Hello, I am currently creating a generic custom RNN implementation in PyTorch, however it takes about 60x longer to train than if I were to just use nn.RNN.
def forward(self, idx, targets=None):
emb = self.embedding(idx)
B, T, C = emb.shape
h = torch.zeros((B, C)).to(emb.device)
logits = []
for t in range(T):
token = emb[:, t, :]
h = F.tanh(self.ih(token) + self.hh(h))
logits.append(self.head(h))
logits = torch.stack(logits, dim=1)
logits = self.head(out)
if targets is None:
loss = None
else:
B, T, C = logits.shape
logits = logits.view(B*T, C)
targets = targets.view(B*T)
loss = F.cross_entropy(logits, targets)
return logits, loss
The nn.RNN module dispatches to cuDNN by default (you could verify it by profiling the use case and check the kernel names), which is uses an optimized algorithm. Your custom implementation launches a lot of kernels internally and would thus suffer from this overhead. You could try to use torch.compile to see if it can improve the performance.

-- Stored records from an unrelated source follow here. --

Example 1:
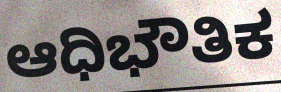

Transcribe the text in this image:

ಆಧಿಭೌತಿಕ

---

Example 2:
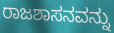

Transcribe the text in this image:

ರಾಜಶಾಸನವನ್ನು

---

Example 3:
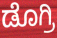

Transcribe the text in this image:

ಡೊಗ್ರಿ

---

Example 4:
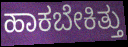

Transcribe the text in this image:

ಹಾಕಬೇಕಿತ್ತು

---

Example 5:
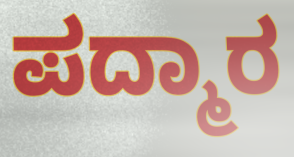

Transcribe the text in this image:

ಪದ್ಮಾರ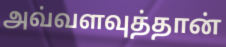
அவ்வளவுத்தான்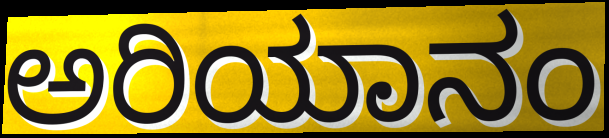
ಅರಿಯಾನಂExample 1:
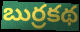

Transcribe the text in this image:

బుర్రకథ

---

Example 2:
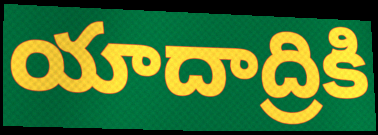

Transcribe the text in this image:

యాదాద్రికి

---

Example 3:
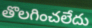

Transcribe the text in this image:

తొలగించలేదు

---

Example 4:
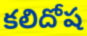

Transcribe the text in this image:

కలిదోష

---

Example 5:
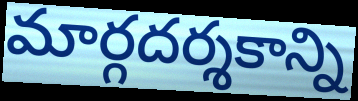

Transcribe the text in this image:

మార్గదర్శకాన్ని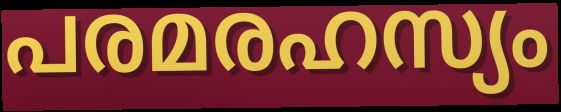
പരമരഹസ്യംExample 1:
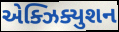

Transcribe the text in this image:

એક્ઝિક્યુશન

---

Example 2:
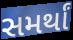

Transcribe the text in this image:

સમર્થાં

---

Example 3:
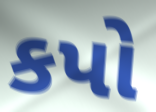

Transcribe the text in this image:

કપો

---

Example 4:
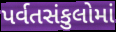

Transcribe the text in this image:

પર્વતસંકુલોમાં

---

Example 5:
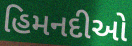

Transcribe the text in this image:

હિમનદીઓ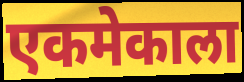
एकमेकालाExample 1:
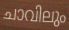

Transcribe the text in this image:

ചാവിലും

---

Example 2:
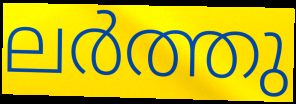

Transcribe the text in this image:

ലർത്തു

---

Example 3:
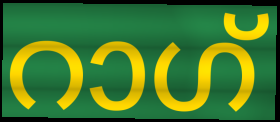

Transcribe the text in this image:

റാഗ്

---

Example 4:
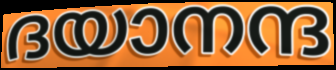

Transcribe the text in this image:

ദയാനന്ദ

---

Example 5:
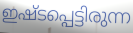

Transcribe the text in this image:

ഇഷ്ടപ്പെട്ടിരുന്ന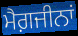
ਮੈਗ਼ਜੀਨਾਂ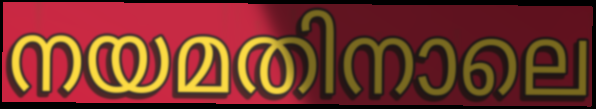
നയമതിനാലെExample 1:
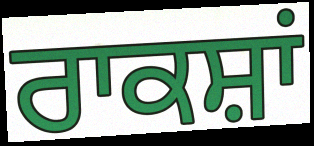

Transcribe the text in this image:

ਰਾਕਸ਼ਾਂ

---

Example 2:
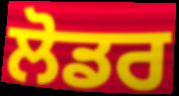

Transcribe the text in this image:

ਲੋਡਰ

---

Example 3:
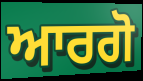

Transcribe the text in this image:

ਆਰਗੋ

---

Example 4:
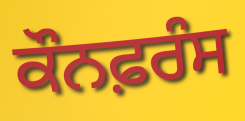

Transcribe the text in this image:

ਕੌਨਫ਼ਰੰਸ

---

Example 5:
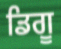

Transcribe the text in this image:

ਡਿਗੂ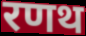
रणथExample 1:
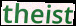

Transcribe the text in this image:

theist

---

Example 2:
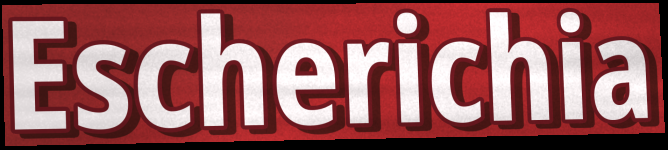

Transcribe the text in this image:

Escherichia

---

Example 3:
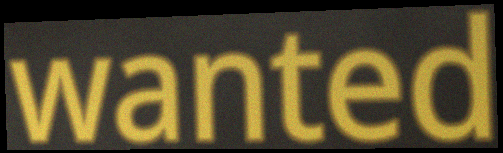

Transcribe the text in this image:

wanted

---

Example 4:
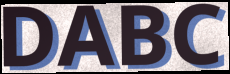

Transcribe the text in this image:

DABC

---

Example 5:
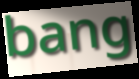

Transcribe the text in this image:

bang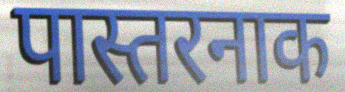
पास्तरनाक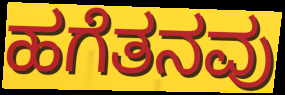
ಹಗೆತನವು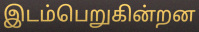
இடம்பெறுகின்றன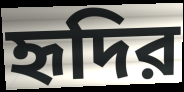
হৃদির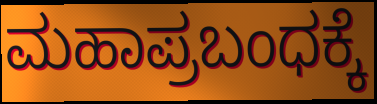
ಮಹಾಪ್ರಬಂಧಕ್ಕೆ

Thanks, I have tried torch.compile however it gives minimal performance boost. Is it possible to get near cuDNN performance with optimizations? And what optimizations would I need to do?
Thanks! Where is the actual forward loop? It seems to lead to _VF.rnn_tanh but I checked files that are called _VF but I cant find anything to do with rnns.
RNNBase is a parent class called below in various RNN implementations in the same file such as RNN, GRU, LSTM, etc.
For example, go to line 467 where the RNN class is defined. And that has a forward method defined. Within that method, as you noticed, are called _VF.rnn_tanh, etc.
These are handled in C++. That sends you here:
Which is just a wrapper for files in ATen/native, such as for cudnn here:
Note, PyTorch backend functions are optimized for each device (i.e. CPU, Cuda). Also note that some functions may be called directly from the cudnn library, which is closed source.